Sunday, 25 April 2021

How to really make a Soji Yamakawa multimedia universe

It is possible that Sony LIV, the Indian tv on demand division of the huge Sony Group, has to collaborate with fellow Sony Group subsidiary Aniplex, Bulgaria’s Sofia Film and Uganda’s Wakaliwood studios in order to make sure that a Kenya Boy adaptation series is made. The non-Isamu of the Wilderness multimedia universe traditionally comprises of only about three stories but is full of really twisty surprises. 

For his first ever Kamishibai work, Shōnen Champion, a web manga reimagining of it will only have 22 volumes, as the same will go for the web anime film series adapted quite closely from it. Both the manga and anime will share a very different, much less uncannily creepy and much more organically retro style, which in case will be Naoyuki Konno's own style. If it succeeds, a prequel and a sequel can come into play as well. 

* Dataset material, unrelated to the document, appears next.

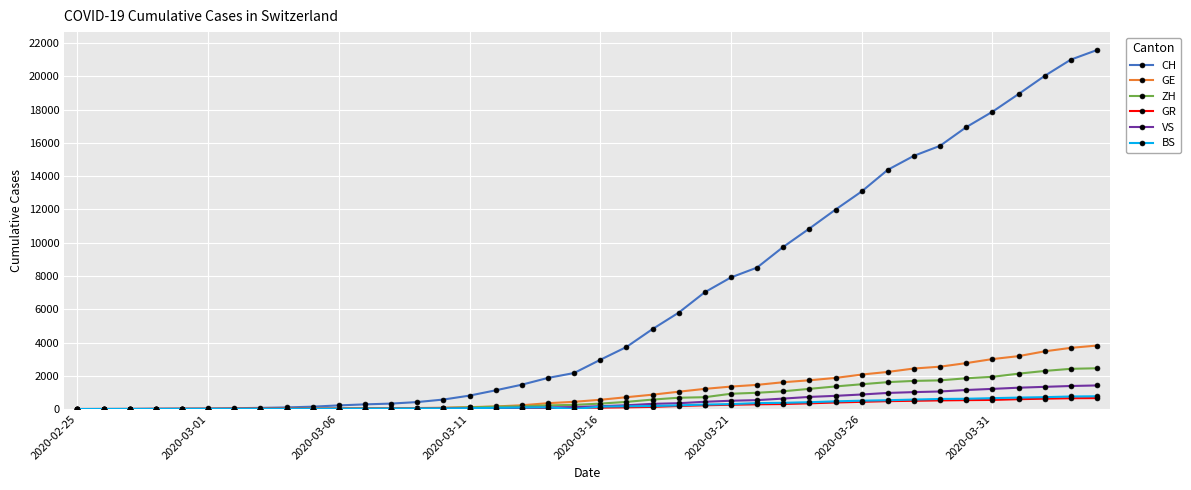

Which series has the widest spread of values?

CH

Its much better known 1940s-50s postwar variant (also known as Shōnen Champion) will consist of 48 volumes, sans the true backstory and ending, which have sixteen and thirty two volumes each. A manga can be written and drawn by Naoyuki Konno. 

For his most famous work that isn't Isamu of the Wilderness, Kenya Boy, its manga reimagining will have forty two stories in fourteen volumes, which will be adapted into 14 films. When both the manga and anime become hugely successful, a prequel and sequel of it, The Land of Ashoka and Jungle Hunt, will get the green light to become a seminal Seinen pair with 2 volumes (and 14 episodes) each. 

For both the Kamishibai and Emonogatari variants of his most famous animal themed work, Tiger Boy, a manga reimagining will also have about fifty two volumes. If both succeed internationally, they themselves will bear at least a twenty six volume interquel. 

Two much lesser known works from competing magazines, Baboon Boy and Wolf Boy, can each have a complete series in the spotlight. 

When a complete 14 volume series is made; Baboon Boy will probably be divided into at least two stages, with the eponymous second stage being the main one. 

The prequel is an expanded backstory, which begins when a teenaged girl, her parents and baby brother Shotaro had to hop through ships (and planes!) by questionable means. It was before they arrive into what would become DR Congo, where they faced a crapload of classist people, ranging from corrupt politicians to antagonistic (but mainly local Bantu speaking) soldiers to (primarily European descent) cattle ranchers. Shotaro’s parents were bludgeoned to death and his sister sadly left him behind after years of breastfeeding and interacting. As a result, he was found by a bunch of baboons who later raised him for a short while.

The first stage is when he was raised by wild animals after being abandoned unintentionally by his beloved sister. 

The second stage begins when he made friends with a badass fisherman. Later on, they also befriended a pale, dark wavy haired tomboy, whose much older brother and sister in law unintentionally abandoned her (and her six surviving fellow siblings, as it turns out) as a toddler, and whose overworked parents died at the hands of a fatcat before that. 

Wolf Boy is also similar, but with a half-Japanese half-Indian boy named Shiva being orphaned in a really classist incident involving his senile parents’ death by the society elite’s most murderous members. Then there were treasure looters kidnapping him and dumping him out into the woods, only for the boy to be raised by wolves and other animals. The rest is history.